Life As A Young Woman Candidate: Fending Off 'Older Men' And Being An Outsider

Jul 2, 2018
Originally published on July 2, 2018 4:16 pm

Alexandria Ocasio-Cortez has electrified Democratic Party activists, not only by pulling off a major political upset in New York's 14th Congressional District primary this week but with her progressive politics, working-class roots, and background as a Latina.

And in the flood of media attention following her win, another fact about Ocasio-Cortez tends to get mentioned early and often: her age.

There's good reason for that: Ocasio-Cortez is 28. If she is elected in November — and in her reliably Democratic district, there's a good chance of that — she could be the youngest woman ever elected to Congress. Currently, that honor is held by New York Republican Rep. Elise Stefanik, who was 30 when elected in 2014.

America's lawmakers skew older, and they skew male. Right now, only 1 in 5 members of Congress is a woman. Of those women, only four are under the age of 40, and zero are under 30. By comparison, there were 18 men under the age of 40 serving in this Congress, according to Legistorm, a service that tracks congressional data.

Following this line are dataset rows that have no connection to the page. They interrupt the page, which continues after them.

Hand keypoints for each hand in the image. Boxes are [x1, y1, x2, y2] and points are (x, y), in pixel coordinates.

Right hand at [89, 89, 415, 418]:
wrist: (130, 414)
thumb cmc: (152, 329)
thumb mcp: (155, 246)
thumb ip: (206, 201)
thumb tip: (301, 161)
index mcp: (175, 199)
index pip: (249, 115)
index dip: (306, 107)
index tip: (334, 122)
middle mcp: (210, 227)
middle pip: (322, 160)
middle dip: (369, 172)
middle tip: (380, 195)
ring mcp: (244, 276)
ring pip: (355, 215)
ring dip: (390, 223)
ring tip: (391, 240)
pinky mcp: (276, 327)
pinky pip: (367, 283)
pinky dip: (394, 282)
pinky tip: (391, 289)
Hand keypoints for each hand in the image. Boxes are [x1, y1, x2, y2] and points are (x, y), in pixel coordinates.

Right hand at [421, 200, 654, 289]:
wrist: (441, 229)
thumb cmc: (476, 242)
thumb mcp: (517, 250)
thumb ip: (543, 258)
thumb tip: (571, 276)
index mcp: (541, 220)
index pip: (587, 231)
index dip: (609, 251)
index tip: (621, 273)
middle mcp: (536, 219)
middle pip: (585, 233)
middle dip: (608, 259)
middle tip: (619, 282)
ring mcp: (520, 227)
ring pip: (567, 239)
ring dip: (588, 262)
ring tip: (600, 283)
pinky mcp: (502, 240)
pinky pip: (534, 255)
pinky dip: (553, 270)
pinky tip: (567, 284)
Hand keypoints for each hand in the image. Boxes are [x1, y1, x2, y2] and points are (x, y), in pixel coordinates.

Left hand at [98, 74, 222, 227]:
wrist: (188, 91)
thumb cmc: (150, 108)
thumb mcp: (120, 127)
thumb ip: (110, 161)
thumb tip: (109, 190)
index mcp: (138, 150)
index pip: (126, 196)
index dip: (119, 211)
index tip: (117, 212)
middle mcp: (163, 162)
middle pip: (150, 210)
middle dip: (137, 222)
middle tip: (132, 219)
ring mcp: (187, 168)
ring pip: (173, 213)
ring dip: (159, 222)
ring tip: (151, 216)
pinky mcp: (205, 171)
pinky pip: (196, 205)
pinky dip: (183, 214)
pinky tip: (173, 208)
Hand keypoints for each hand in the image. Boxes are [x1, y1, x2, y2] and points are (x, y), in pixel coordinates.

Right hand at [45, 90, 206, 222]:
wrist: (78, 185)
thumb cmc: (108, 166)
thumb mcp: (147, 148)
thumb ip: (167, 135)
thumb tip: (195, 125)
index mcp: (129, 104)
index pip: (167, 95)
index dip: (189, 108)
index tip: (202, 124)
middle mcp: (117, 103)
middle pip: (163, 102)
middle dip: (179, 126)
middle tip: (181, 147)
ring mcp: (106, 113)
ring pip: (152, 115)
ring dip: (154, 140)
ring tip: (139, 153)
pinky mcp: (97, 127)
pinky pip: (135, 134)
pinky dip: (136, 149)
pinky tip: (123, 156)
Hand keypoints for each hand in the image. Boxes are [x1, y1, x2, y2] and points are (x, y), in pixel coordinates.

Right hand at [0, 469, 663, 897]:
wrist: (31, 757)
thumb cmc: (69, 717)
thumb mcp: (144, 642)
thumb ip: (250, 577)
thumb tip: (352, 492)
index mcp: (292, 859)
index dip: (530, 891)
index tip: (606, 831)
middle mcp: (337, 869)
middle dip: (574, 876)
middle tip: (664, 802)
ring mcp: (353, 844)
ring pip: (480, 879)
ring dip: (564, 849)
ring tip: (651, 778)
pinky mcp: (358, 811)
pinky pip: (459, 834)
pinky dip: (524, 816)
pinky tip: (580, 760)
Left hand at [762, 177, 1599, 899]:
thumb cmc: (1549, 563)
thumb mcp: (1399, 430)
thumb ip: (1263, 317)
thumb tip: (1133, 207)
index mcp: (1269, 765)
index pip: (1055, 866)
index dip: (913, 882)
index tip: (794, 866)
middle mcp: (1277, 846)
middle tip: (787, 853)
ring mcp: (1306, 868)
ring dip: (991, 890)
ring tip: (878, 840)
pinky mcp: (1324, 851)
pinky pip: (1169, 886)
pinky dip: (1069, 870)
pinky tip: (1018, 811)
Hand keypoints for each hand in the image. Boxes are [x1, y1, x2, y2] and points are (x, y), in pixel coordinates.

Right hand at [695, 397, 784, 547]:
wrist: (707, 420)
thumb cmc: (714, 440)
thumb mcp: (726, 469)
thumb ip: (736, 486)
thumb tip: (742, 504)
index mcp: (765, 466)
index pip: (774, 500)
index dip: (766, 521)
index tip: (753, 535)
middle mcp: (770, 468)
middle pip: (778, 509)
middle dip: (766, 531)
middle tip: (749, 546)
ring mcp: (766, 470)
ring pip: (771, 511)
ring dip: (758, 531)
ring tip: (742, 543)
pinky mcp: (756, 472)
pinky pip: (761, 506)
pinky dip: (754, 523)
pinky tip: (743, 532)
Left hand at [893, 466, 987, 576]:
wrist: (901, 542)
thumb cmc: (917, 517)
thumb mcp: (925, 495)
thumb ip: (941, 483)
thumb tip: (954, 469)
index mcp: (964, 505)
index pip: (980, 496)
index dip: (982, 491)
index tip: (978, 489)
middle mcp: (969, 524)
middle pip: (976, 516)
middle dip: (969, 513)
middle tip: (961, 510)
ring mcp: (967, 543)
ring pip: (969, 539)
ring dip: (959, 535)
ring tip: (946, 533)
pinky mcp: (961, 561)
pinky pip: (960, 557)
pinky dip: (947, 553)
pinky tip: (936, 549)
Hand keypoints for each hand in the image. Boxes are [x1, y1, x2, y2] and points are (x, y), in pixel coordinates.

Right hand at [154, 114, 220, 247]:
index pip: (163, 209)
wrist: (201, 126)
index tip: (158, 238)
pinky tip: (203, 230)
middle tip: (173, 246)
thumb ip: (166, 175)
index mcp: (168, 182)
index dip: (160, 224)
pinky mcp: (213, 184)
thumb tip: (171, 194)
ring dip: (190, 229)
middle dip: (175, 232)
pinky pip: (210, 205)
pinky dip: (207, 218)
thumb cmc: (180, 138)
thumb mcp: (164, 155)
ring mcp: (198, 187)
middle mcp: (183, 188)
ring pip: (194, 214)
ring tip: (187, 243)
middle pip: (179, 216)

Women simply tend to wait until they're older to run for Congress, according to Deborah Walsh, director of the Center for American Women and Politics at Rutgers University.

"The pattern has been women wait to run until their kids are a little bit older and they have a lessening of family responsibilities," she said.

Breaking the mold

There are no reliable counts of candidate ages by year, Walsh said, so amid this record-breaking year of women candidates, it's hard to know exactly how big the wave of young women candidates is. But like Ocasio-Cortez, there are multiple congressional candidates under 30, meaning multiple women could break that record for the youngest female member of Congress. In addition, dozens of women under 40 have run or are running for Congress.

Breaking the mold of the typical candidate can be helpful on the campaign trail. That's what Lauren Underwood, who is running as a Democrat in Illinois' 14th District, explained to NPR earlier this year.

"The only people that have ever come out of our district are middle-aged white men," she said. "And so I just think there's interest in having a different voice represent our community now. The fact that I am a millennial woman of color is very different."

Women candidates also are appealing to voters this year as change-makers — being a young woman can amplify a candidate's "outsider" appeal.

All of that said, being young can also compound some of the difficulties that women candidates already face.

Credibility struggles

"Women have an issue of credibility and being taken seriously and being seen as qualified in general," Walsh said. "We know that, from research, when you are young and you're a woman, that's even more of a hurdle."

Morgan Murtaugh, a 25-year-old Republican running in California's 53rd District, says she has experienced that kind of underestimation herself.

"I've had people tell me that they like where I stand on the issues, that I'm great for the party, but they're scared that I'm too young," she said.

According to Walsh, young men don't face the same kind of doubts about their qualifications that young women do.

"I think when you're a young man and you're running for office, you're seen as this bright, energetic go-getter," she said. "And I think when you're a young woman there's some stereotypes there about, well, 'You're new; you don't know enough yet.' "

That's one big drawback of being a young woman on the campaign trail. And there are several others: Voters worry whether mothers of young children, for example, can handle being in office and parenting at the same time. On the flip side, research has shown that voters fear that childless and unmarried candidates can't understand their lives.

Murtaugh said she has not encountered voter concerns about the fact that she is unmarried and childless. But the question brought up another hurdle:

"No one cares about my personal life, except the older men," she said. "I've been hit on multiple times."

She said she has grown used to the flirting, and that she takes it in stride as a part of campaigning.

"I just smile and respectfully keep my distance," she said.

That means Murtaugh has a difficult line to walk: keeping her distance from some of the very voters and donors she is trying to court.

Despite all of those potential hurdles, young women do have another potential advantage: They could fire up young voters to come support them. Murtaugh, for her part, says she has been trying to appeal to young voters by talking about her concerns about the future of Social Security.

Ocasio-Cortez, for her part, has campaigned on student debt forgiveness and has talked about how she still has student loans to pay off.

All of that may help young candidates connect to young voters, but that kind of connection goes only so far.

"It's great to energize young people, but if young people don't in fact show up at the end of the day at the polls, it doesn't help you any," Walsh said.

Fewer than 20 percent of voters under 30 turned out to vote in the 2014 midterms. So while young women may be particularly energized to run for office this year, their next challenge could be energizing their peers to put them into office.